Systolic pressure. The top number in a blood pressure reading is the amount of pressure your heart generates when pumping blood through your arteries to the rest of your body.
Diastolic pressure. The bottom number in a blood pressure reading refers to the amount of pressure in your arteries when your heart is at rest between beats.
Current guidelines identify normal blood pressure as lower than 120/80 mm Hg.
Throughout the day, blood pressure varies, depending on body position, breathing rhythm, stress level, physical condition, medications you take, what you eat and drink, and time of day. Blood pressure is usually lowest at night and rises sharply on waking.

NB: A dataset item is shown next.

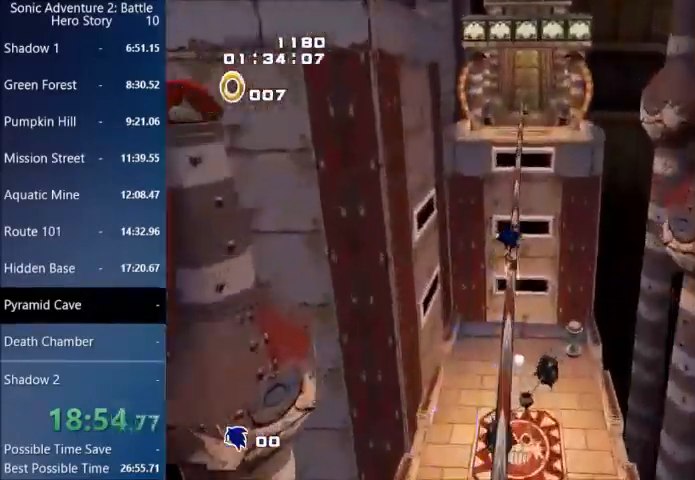
Gameplay with a controller (PlayStation layout); each line is a JSON object with the inputs held at the frame after it. "events" lists button and stick changes between this image and that frame as [ms after this image, input, new state], when the widget could be followed in between.
{"buttons": ["CIRCLE"], "left_stick": "up", "right_stick": "center", "events": []}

Blood pressure: How low can you go?
What's considered low blood pressure for you may be normal for someone else. Most doctors consider blood pressure too low only if it causes symptoms.
Some experts define low blood pressure as readings lower than 90 mm Hg systolic or 60 mm Hg diastolic. If either number is below that, your pressure is lower than normal.
A sudden fall in blood pressure can be dangerous. A change of just 20 mm Hg — a drop from 110 systolic to 90 mm Hg systolic, for example — can cause dizziness and fainting when the brain fails to receive an adequate supply of blood. And big plunges, such as those caused by uncontrolled bleeding, severe infections or allergic reactions, can be life-threatening.
Conditions that can cause low blood pressure
Medical conditions that can cause low blood pressure include:
Pregnancy. Because the circulatory system expands rapidly during pregnancy, blood pressure is likely to drop. This is normal, and blood pressure usually returns to your pre-pregnancy level after you've given birth.
Heart problems. Some heart conditions that can lead to low blood pressure include extremely low heart rate (bradycardia), heart valve problems, heart attack, and heart failure.
Endocrine problems. Thyroid conditions such as parathyroid disease, adrenal insufficiency (Addison's disease), low blood sugar (hypoglycemia) and, in some cases, diabetes can trigger low blood pressure.
Dehydration. When your body loses more water than it takes in, it can cause weakness, dizziness, and fatigue. Fever, vomiting, severe diarrhea, overuse of diuretics and strenuous exercise can lead to dehydration.
Blood loss. Losing a lot of blood, such as from a major injury or internal bleeding, reduces the amount of blood in your body, leading to a severe drop in blood pressure.
Severe infection (septicemia). When an infection in the body enters the bloodstream, it can lead to a life-threatening drop in blood pressure called septic shock.
Severe allergic reaction (anaphylaxis). Common triggers of this severe and potentially life-threatening reaction include foods, certain medications, insect venoms and latex. Anaphylaxis can cause breathing problems, hives, itching, a swollen throat and a dangerous drop in blood pressure.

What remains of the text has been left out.